In what is believed to be a world first, a surrogate mother has given birth to quintuplets.
The babies were born this week at a Phoenix hospital, and all five boys are said to be in good health following the Caesarian delivery.
Each weighed between 3 pounds 7 ounces and 3 pounds 15 ounces, surrogate Teresa Anderson gained more than 80 pounds during the 33-week pregnancy. The boys, are the biological children of an Arizona couple who had tried unsuccessfully for a decade to start a family.
Biological mother Luisa Gonzalez says Anderson has given her and her husband Enrique Moreno their dream.
All five will remain in a neonatal intensive care unit for several days, the smallest baby, has a congenital heart defect that will require surgery at some stage.
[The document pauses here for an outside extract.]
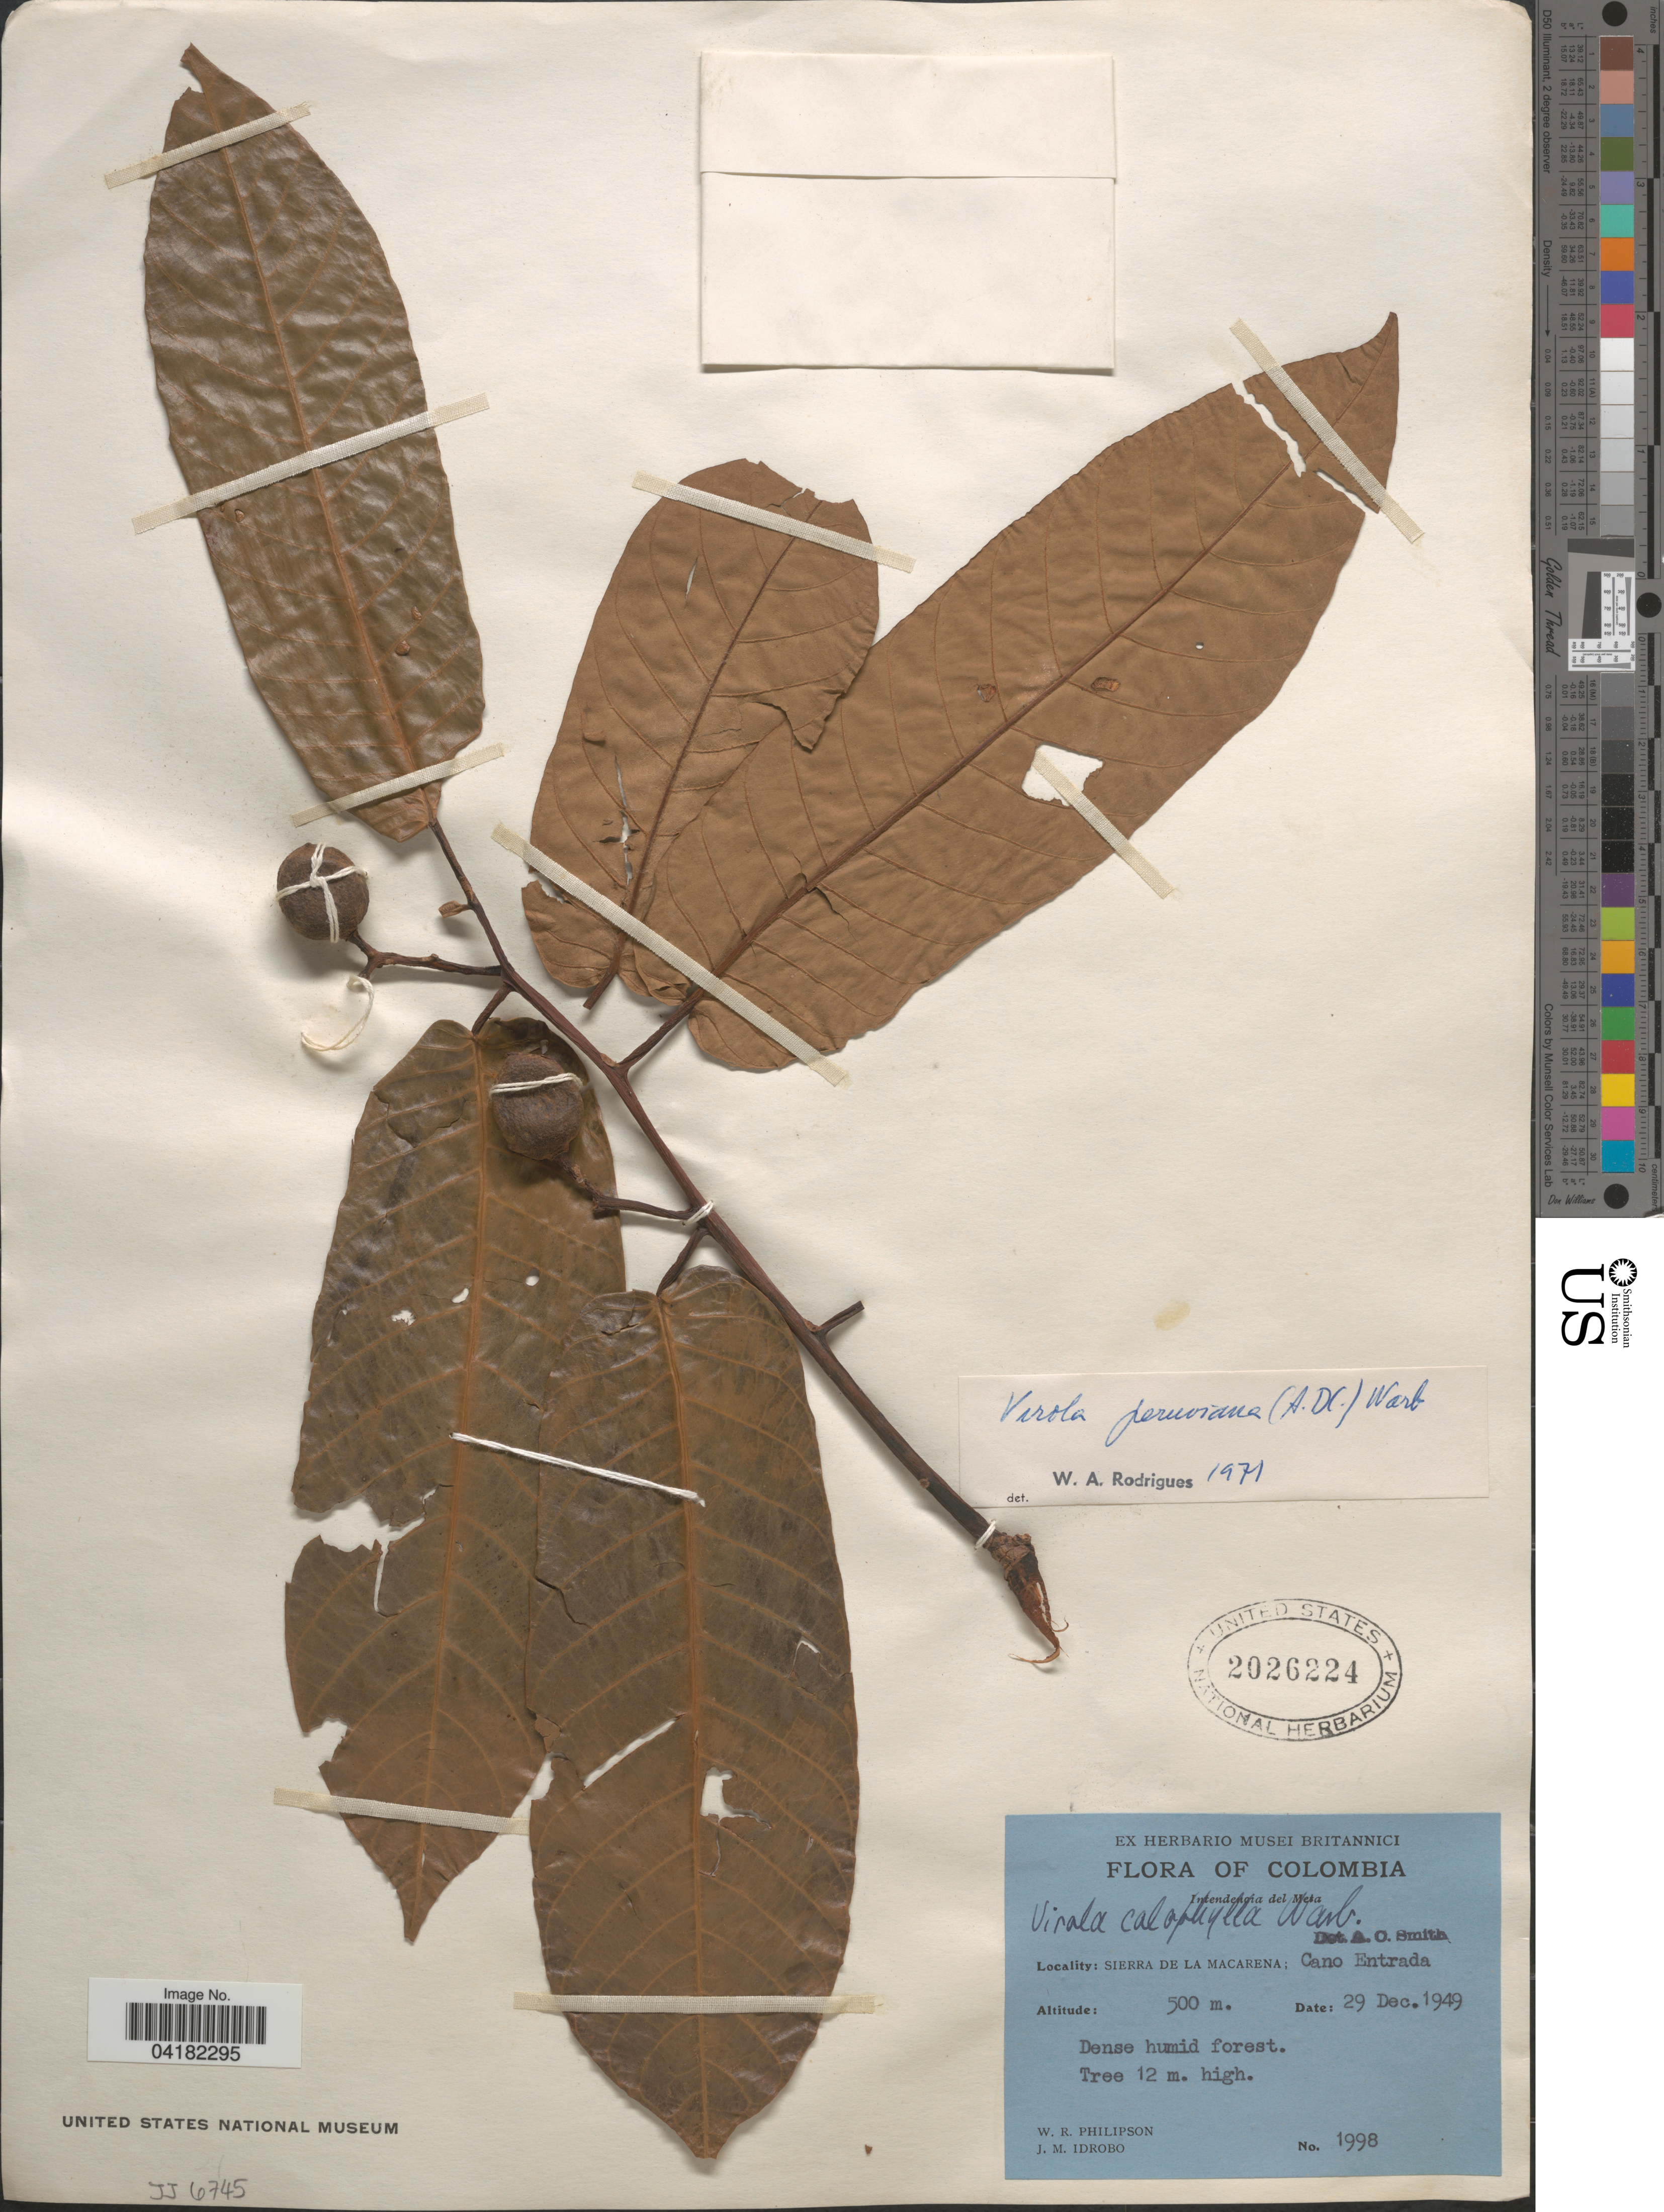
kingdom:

Surrogate Teresa Anderson, a 25-year-old mother and nursing student from Mesa, Ariz., said she originally decided to become a surrogate in hopes of earning $15,000 for her own family and met Gonzalez, 32, and Moreno, 34, through a Web site. She was implanted with embryos created in a laboratory from the couple's eggs and sperm in September and, after learning she was carrying quintuplets, decided not to accept money from the couple because she realized they would need it to raise their unexpectedly outsized family.
Anderson has had four successful pregnancies which was an important factor in a pregnancy that went unusually smoothly for one involving quintuplets says her doctor, Phoenix perinatologist John Elliott. Both Anderson and Gonzalez cannot remember being warned that their fertility treatments could trigger multiple births, which carry serious health risks.
The American Society for Reproductive Medicine guidelines recommends that for patients under the age of 35, no more than two embryos should be implanted, and possibly no more than one. Gonzalez's fertility specialist implanted five embryos in Anderson's womb.
But the loose guidelines also urge doctors to decide each case following their own research and their patient's histories and experts say doctors often implant extra embryos to improve the chance of success and avoid repeated costly in vitro processes.
It had originally been hoped to extend the pregnancy to 34 weeks but Anderson was admitted to the hospital last week after feeling early contractions and developing pre-eclampsia.